● Provided records
==============================
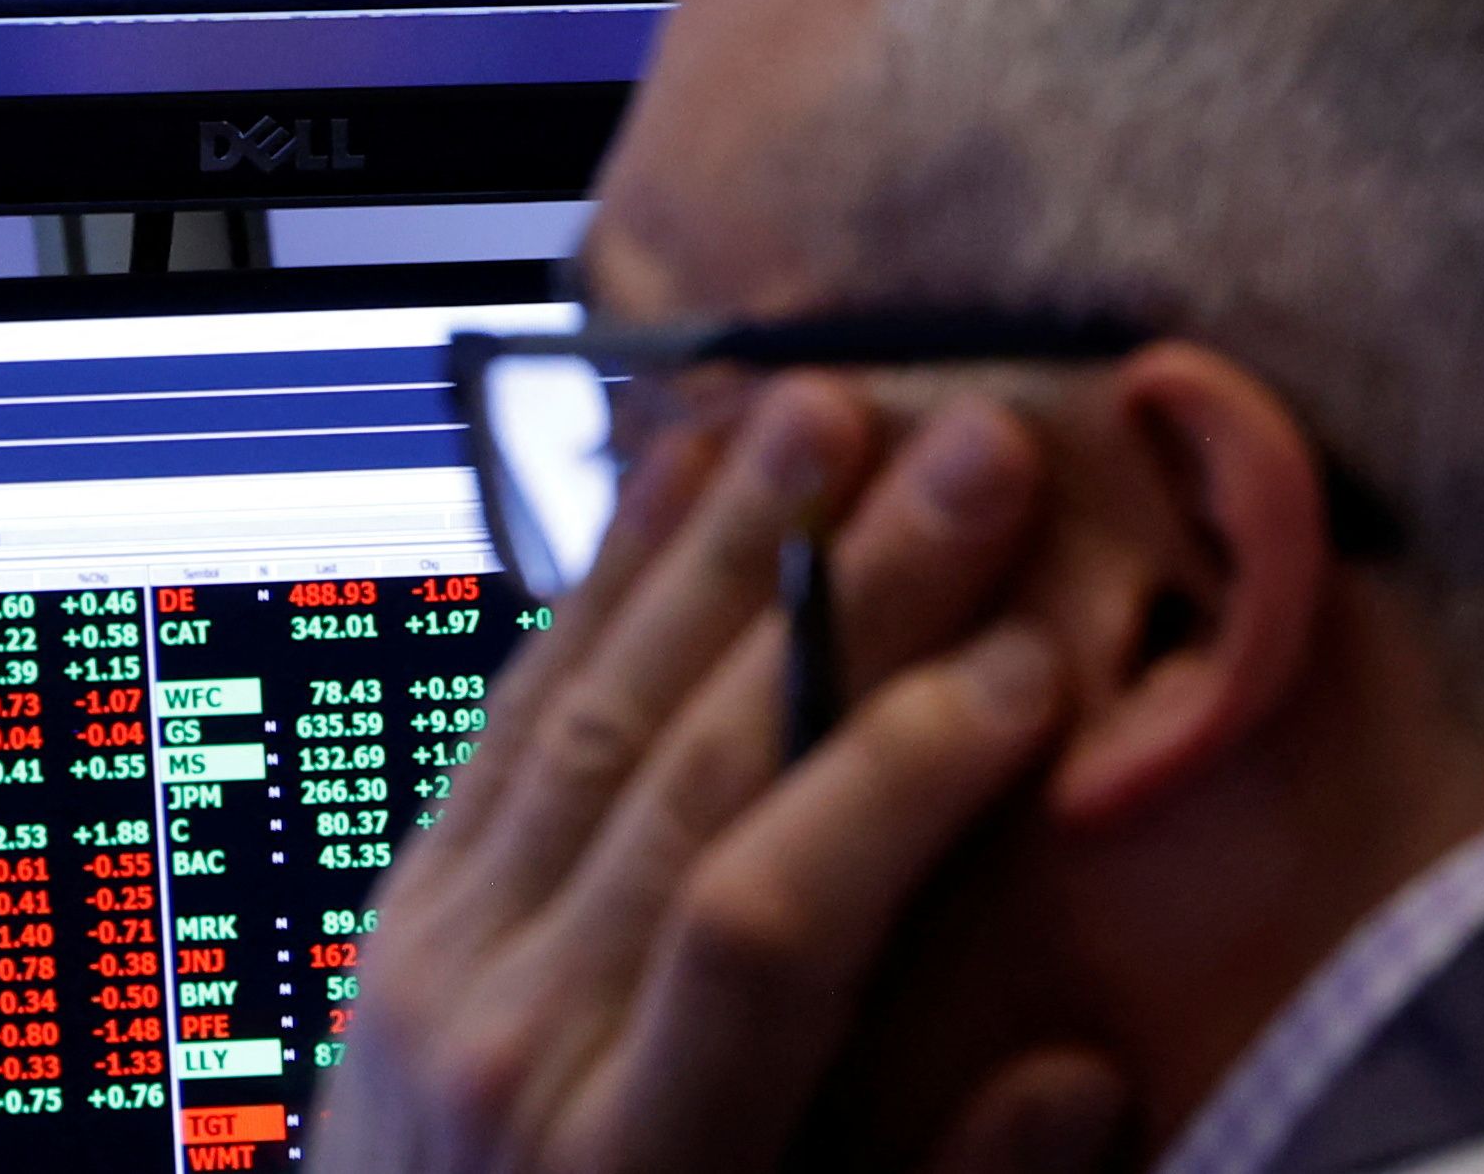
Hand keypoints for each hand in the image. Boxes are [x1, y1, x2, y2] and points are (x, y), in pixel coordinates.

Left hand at [322, 378, 1130, 1173]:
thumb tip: (1080, 1076)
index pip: (764, 924)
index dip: (895, 781)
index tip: (1035, 663)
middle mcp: (517, 1046)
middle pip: (687, 777)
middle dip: (842, 599)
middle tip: (971, 448)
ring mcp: (439, 970)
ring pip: (591, 714)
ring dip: (716, 548)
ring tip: (828, 408)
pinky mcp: (403, 919)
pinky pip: (508, 723)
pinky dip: (595, 592)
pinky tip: (673, 486)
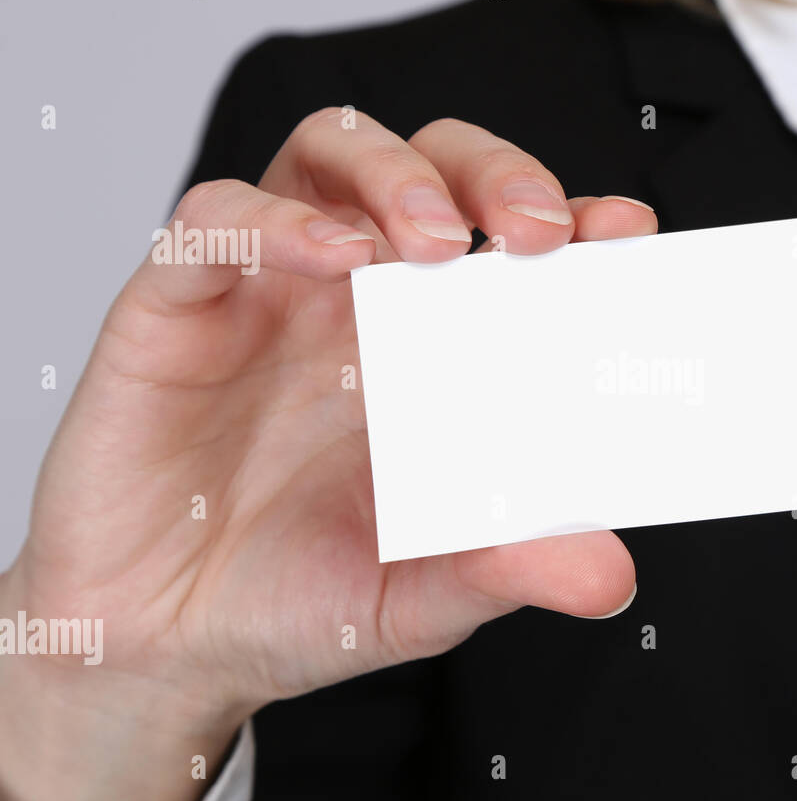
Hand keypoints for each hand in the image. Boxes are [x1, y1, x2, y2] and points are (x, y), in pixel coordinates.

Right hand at [0, 110, 652, 800]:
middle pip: (433, 167)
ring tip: (435, 239)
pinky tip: (332, 256)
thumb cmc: (298, 598)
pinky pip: (217, 223)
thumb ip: (510, 565)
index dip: (573, 221)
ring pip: (329, 156)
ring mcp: (271, 292)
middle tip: (537, 230)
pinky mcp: (175, 308)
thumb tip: (612, 572)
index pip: (509, 243)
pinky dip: (278, 220)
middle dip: (494, 174)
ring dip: (394, 174)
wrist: (167, 645)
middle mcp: (359, 300)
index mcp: (432, 349)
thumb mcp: (425, 592)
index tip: (625, 233)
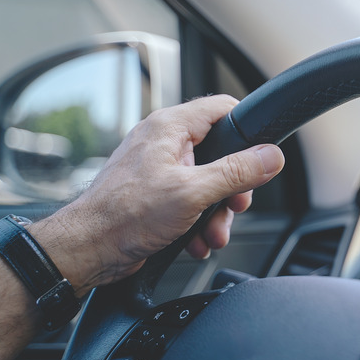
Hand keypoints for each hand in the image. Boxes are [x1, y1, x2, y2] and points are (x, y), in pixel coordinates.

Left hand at [29, 95, 284, 295]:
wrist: (89, 250)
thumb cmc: (124, 215)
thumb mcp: (193, 192)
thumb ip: (236, 172)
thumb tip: (270, 157)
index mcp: (170, 128)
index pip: (222, 109)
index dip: (247, 129)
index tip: (261, 154)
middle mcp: (164, 144)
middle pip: (221, 154)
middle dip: (233, 188)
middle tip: (235, 205)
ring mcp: (159, 170)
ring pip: (208, 184)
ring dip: (216, 214)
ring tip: (213, 234)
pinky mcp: (156, 196)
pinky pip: (191, 203)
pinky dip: (198, 224)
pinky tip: (196, 241)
==============================
● Assignment
Return the lines containing "pinky", taking each one from the listing.

● Answer section
pinky mcp: (403, 919)
pinky pip: (508, 723)
pinky dip: (595, 592)
pinky tip: (673, 486)
pinky tip: (332, 256)
pinky pip: (217, 223)
pinky mcp: (175, 308)
pinky dip: (278, 220)
pinky mcp: (156, 196)
pinky pip: (191, 203)
pinky dip: (198, 224)
pinky tip: (196, 241)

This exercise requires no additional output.